* [Requirement] From the listing that follows, extract every line and set it down unaltered.

### Data below ###

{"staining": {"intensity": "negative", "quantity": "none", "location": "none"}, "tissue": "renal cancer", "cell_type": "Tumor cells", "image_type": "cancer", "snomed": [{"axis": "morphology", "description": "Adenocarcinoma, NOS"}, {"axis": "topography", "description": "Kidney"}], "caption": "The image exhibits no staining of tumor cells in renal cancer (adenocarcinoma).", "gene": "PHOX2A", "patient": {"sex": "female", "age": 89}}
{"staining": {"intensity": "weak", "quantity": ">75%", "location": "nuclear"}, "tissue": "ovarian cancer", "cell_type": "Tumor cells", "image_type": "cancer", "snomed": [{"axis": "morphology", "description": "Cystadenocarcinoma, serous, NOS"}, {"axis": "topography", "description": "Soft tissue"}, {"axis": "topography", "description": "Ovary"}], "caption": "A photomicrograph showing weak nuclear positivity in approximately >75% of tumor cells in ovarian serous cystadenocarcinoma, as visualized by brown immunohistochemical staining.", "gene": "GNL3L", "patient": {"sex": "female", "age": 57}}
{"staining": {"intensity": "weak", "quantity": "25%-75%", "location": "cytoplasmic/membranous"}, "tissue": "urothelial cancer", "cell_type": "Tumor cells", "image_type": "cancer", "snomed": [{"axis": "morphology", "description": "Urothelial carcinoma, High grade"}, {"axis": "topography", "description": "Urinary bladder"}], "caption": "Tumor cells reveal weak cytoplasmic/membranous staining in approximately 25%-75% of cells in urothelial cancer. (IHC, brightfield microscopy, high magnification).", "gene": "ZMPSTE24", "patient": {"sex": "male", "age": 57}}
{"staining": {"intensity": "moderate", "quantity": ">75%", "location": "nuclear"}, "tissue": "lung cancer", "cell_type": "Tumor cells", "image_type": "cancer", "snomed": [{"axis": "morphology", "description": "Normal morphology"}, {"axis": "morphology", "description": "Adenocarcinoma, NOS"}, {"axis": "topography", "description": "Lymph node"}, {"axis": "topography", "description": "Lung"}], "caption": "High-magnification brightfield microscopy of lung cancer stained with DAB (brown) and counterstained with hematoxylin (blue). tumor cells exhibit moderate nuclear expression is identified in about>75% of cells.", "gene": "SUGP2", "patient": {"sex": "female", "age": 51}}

###

* [Solution]
{"staining": {"intensity": "negative", "quantity": "none", "location": "none"}, "tissue": "renal cancer", "cell_type": "Tumor cells", "image_type": "cancer", "snomed": [{"axis": "morphology", "description": "Adenocarcinoma, NOS"}, {"axis": "topography", "description": "Kidney"}], "caption": "The image exhibits no staining of tumor cells in renal cancer (adenocarcinoma).", "gene": "PHOX2A", "patient": {"sex": "female", "age": 89}}
{"staining": {"intensity": "weak", "quantity": ">75%", "location": "nuclear"}, "tissue": "ovarian cancer", "cell_type": "Tumor cells", "image_type": "cancer", "snomed": [{"axis": "morphology", "description": "Cystadenocarcinoma, serous, NOS"}, {"axis": "topography", "description": "Soft tissue"}, {"axis": "topography", "description": "Ovary"}], "caption": "A photomicrograph showing weak nuclear positivity in approximately >75% of tumor cells in ovarian serous cystadenocarcinoma, as visualized by brown immunohistochemical staining.", "gene": "GNL3L", "patient": {"sex": "female", "age": 57}}
{"staining": {"intensity": "weak", "quantity": "25%-75%", "location": "cytoplasmic/membranous"}, "tissue": "urothelial cancer", "cell_type": "Tumor cells", "image_type": "cancer", "snomed": [{"axis": "morphology", "description": "Urothelial carcinoma, High grade"}, {"axis": "topography", "description": "Urinary bladder"}], "caption": "Tumor cells reveal weak cytoplasmic/membranous staining in approximately 25%-75% of cells in urothelial cancer. (IHC, brightfield microscopy, high magnification).", "gene": "ZMPSTE24", "patient": {"sex": "male", "age": 57}}
{"staining": {"intensity": "moderate", "quantity": ">75%", "location": "nuclear"}, "tissue": "lung cancer", "cell_type": "Tumor cells", "image_type": "cancer", "snomed": [{"axis": "morphology", "description": "Normal morphology"}, {"axis": "morphology", "description": "Adenocarcinoma, NOS"}, {"axis": "topography", "description": "Lymph node"}, {"axis": "topography", "description": "Lung"}], "caption": "High-magnification brightfield microscopy of lung cancer stained with DAB (brown) and counterstained with hematoxylin (blue). tumor cells exhibit moderate nuclear expression is identified in about>75% of cells.", "gene": "SUGP2", "patient": {"sex": "female", "age": 51}}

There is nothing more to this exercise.